Starting at the line below holding "Castells, M. (1983)." and stopping at the line holding "Delfagauw, Bernard. (1988).", print every line exactly, both ends included, and leave the rest out.

**Data listing:**
━━━━━━━━━━━━━━━━

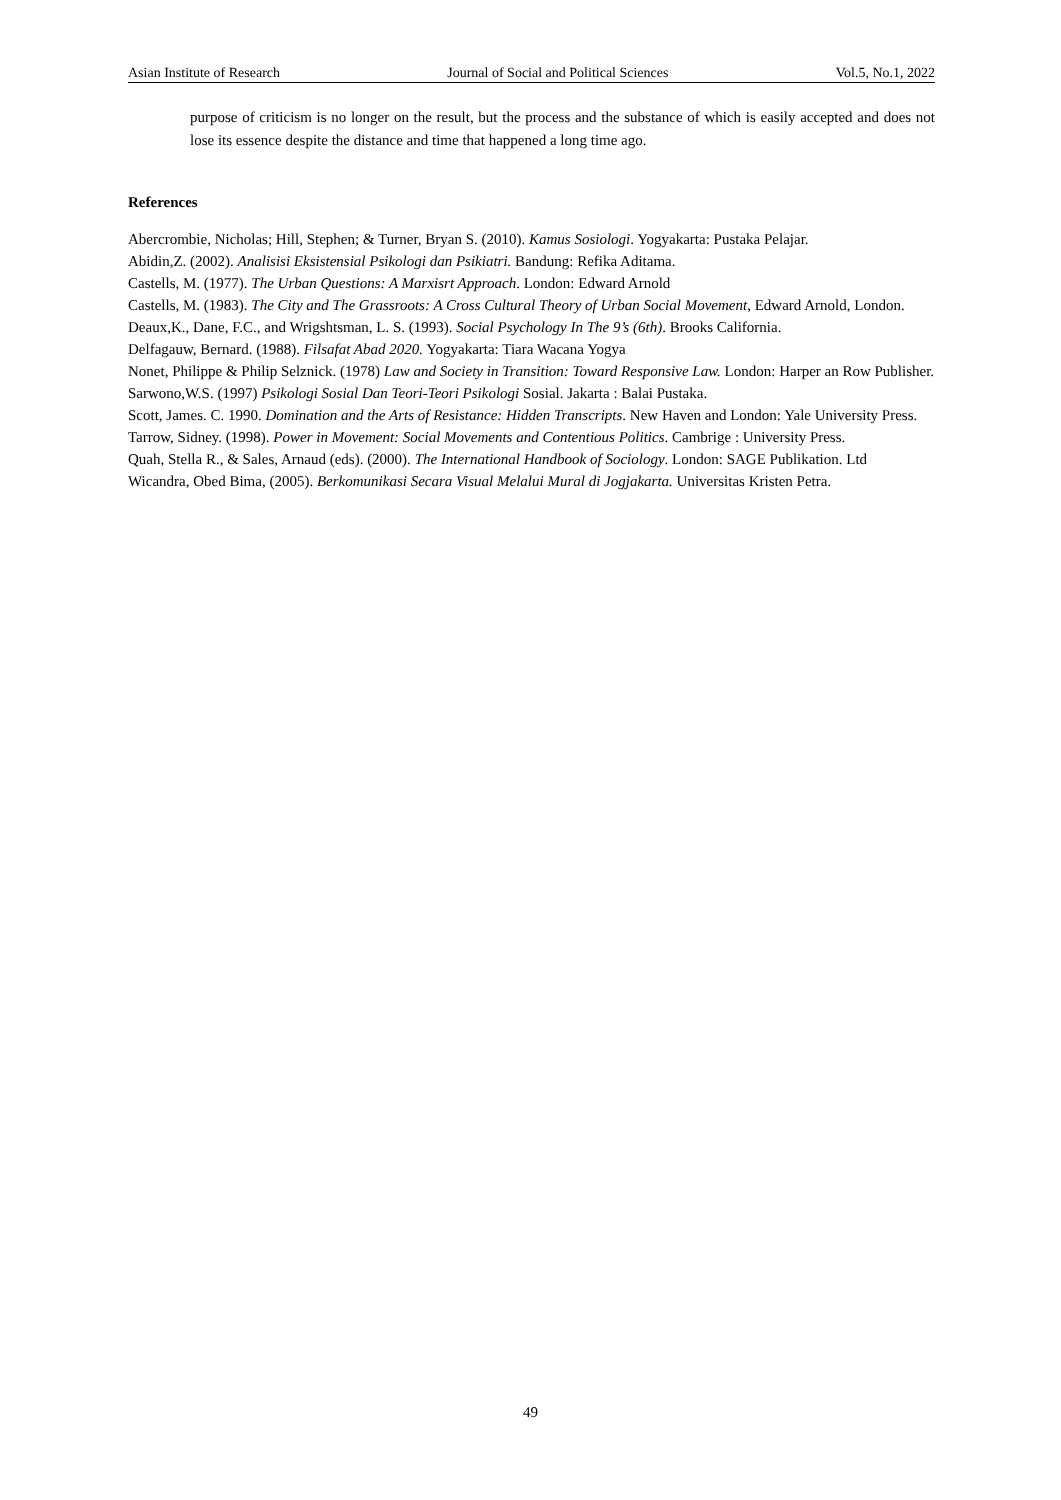Asian Institute of Research Journal of Social and Political Sciences Vol.5, No.1, 2022
purpose of criticism is no longer on the result, but the process and the substance of which is easily accepted and does not lose its essence despite the distance and time that happened a long time ago.
References
Abercrombie, Nicholas; Hill, Stephen; & Turner, Bryan S. (2010). Kamus Sosiologi. Yogyakarta: Pustaka Pelajar.
Abidin,Z. (2002). Analisisi Eksistensial Psikologi dan Psikiatri. Bandung: Refika Aditama.
Castells, M. (1977). The Urban Questions: A Marxisrt Approach. London: Edward Arnold
Castells, M. (1983). The City and The Grassroots: A Cross Cultural Theory of Urban Social Movement, Edward Arnold, London.
Deaux,K., Dane, F.C., and Wrigshtsman, L. S. (1993). Social Psychology In The 9’s (6th). Brooks California.
Delfagauw, Bernard. (1988). Filsafat Abad 2020. Yogyakarta: Tiara Wacana Yogya
Nonet, Philippe & Philip Selznick. (1978) Law and Society in Transition: Toward Responsive Law. London: Harper an Row Publisher.
Sarwono,W.S. (1997) Psikologi Sosial Dan Teori-Teori Psikologi Sosial. Jakarta : Balai Pustaka.
Scott, James. C. 1990. Domination and the Arts of Resistance: Hidden Transcripts. New Haven and London: Yale University Press.
Tarrow, Sidney. (1998). Power in Movement: Social Movements and Contentious Politics. Cambrige : University Press.
Quah, Stella R., & Sales, Arnaud (eds). (2000). The International Handbook of Sociology. London: SAGE Publikation. Ltd
Wicandra, Obed Bima, (2005). Berkomunikasi Secara Visual Melalui Mural di Jogjakarta. Universitas Kristen Petra.
49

━━━━━━━━━━━━━━━━

**Written solution:**
Castells, M. (1983). The City and The Grassroots: A Cross Cultural Theory of Urban Social Movement, Edward Arnold, London.
Deaux,K., Dane, F.C., and Wrigshtsman, L. S. (1993). Social Psychology In The 9’s (6th). Brooks California.
Delfagauw, Bernard. (1988). Filsafat Abad 2020. Yogyakarta: Tiara Wacana Yogya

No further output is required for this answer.